The flow-directed pulmonary artery catheter (ie, Swan-Ganz catheter) permits the clinician to measure pressures and sample blood from the right atrium, right ventricle, and pulmonary artery [1,2]. It can also estimate the left atrial pressure by measuring the pulmonary artery wedge pressure (also called the pulmonary capillary wedge pressure or pulmonary artery occlusion pressure). This involves inflating a balloon at the tip of the catheter, allowing the balloon to occlude a branch of the pulmonary artery, and then measuring the pressure during occlusion.
Pulmonary artery catheterization can be used for a variety of clinical purposes. It can differentiate among the types of shock, identify etiologies of respiratory and cardiac failure, and diagnose and manage a range of conditions in critically ill patients (table 1). In addition, inspection of the pressure waveforms can detect cardiac tamponade, cardiac constriction, restrictive cardiomyopathy, mitral valvular regurgitation, tricuspid valvular regurgitation, intracardiac shunts (eg, atrial or ventricular septal defects), mechanical events related to the atria and ventricles, and intravascular volume status.
The interpretation of pulmonary artery catheter pressure tracings is described here. The effect of invasive hemodynamic monitoring on clinical outcomes is discussed separately, as are the insertion technique, indications, and complications. (See "Insertion of pulmonary artery catheters" and "Pulmonary artery catheterization: Indications and complications".)
ZEROING AND REFERENCING
The pulmonary artery catheter must be appropriately zeroed and referenced to obtain accurate diagnostic information. Zeroing and referencing are done in one step, but they represent two separate processes:
- Zeroing involves opening the system to the air to establish atmospheric pressure as zero.

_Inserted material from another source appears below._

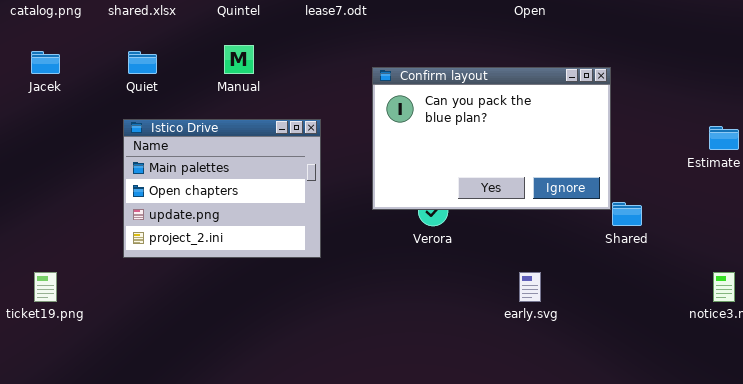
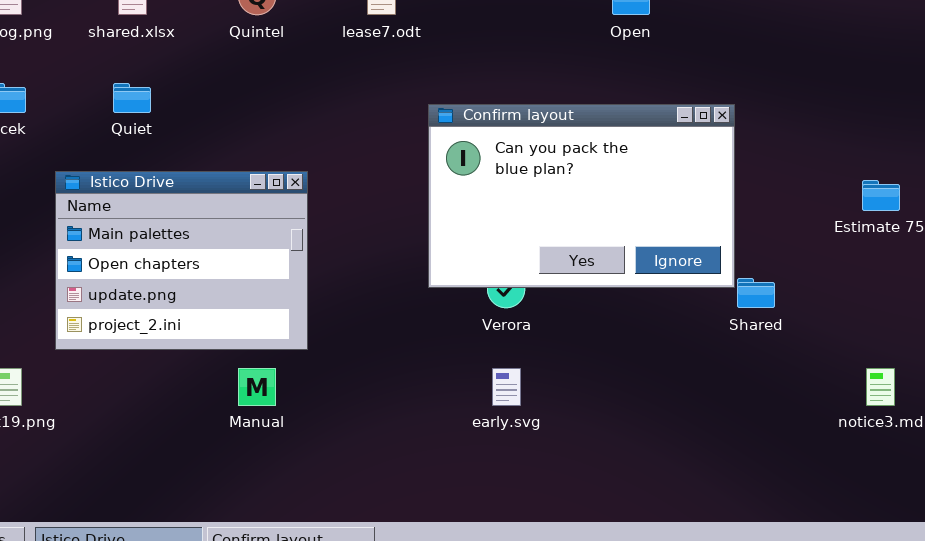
Manual: [224,45,254,74] -> [238,368,276,406], moved
Istico Drive: [123,119,321,258] -> [55,171,308,350], moved
early.svg: [519,272,541,302] -> [492,368,521,406], moved

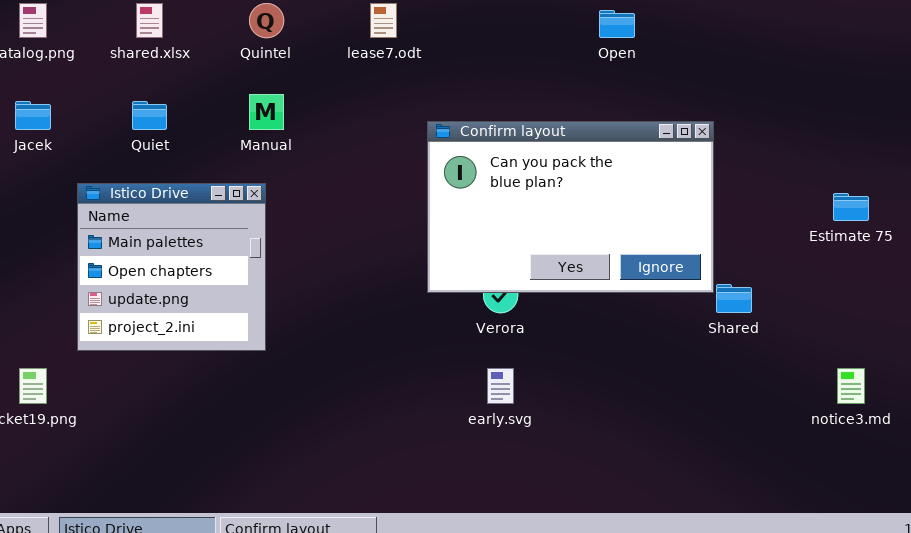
Istico Drive: [55,171,308,350] -> [77,183,266,351], resized
Manual: [238,368,276,406] -> [249,94,284,130], moved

- Referencing (or leveling) is accomplished by placing the air-fluid interface of the catheter or transducer at a specific point to negate the effects of the weight of the catheter tubing and fluid column . This point is usually the intersection of a frontal plane passing midway between the anterior and posterior surface of the chest and a transverse plane lying at the junction of the 4th intercostal space and the sternal margin (figure 1). It is important to note that this "phlebostatic level" changes with differences in the position of the patient (figure 2) [3,4].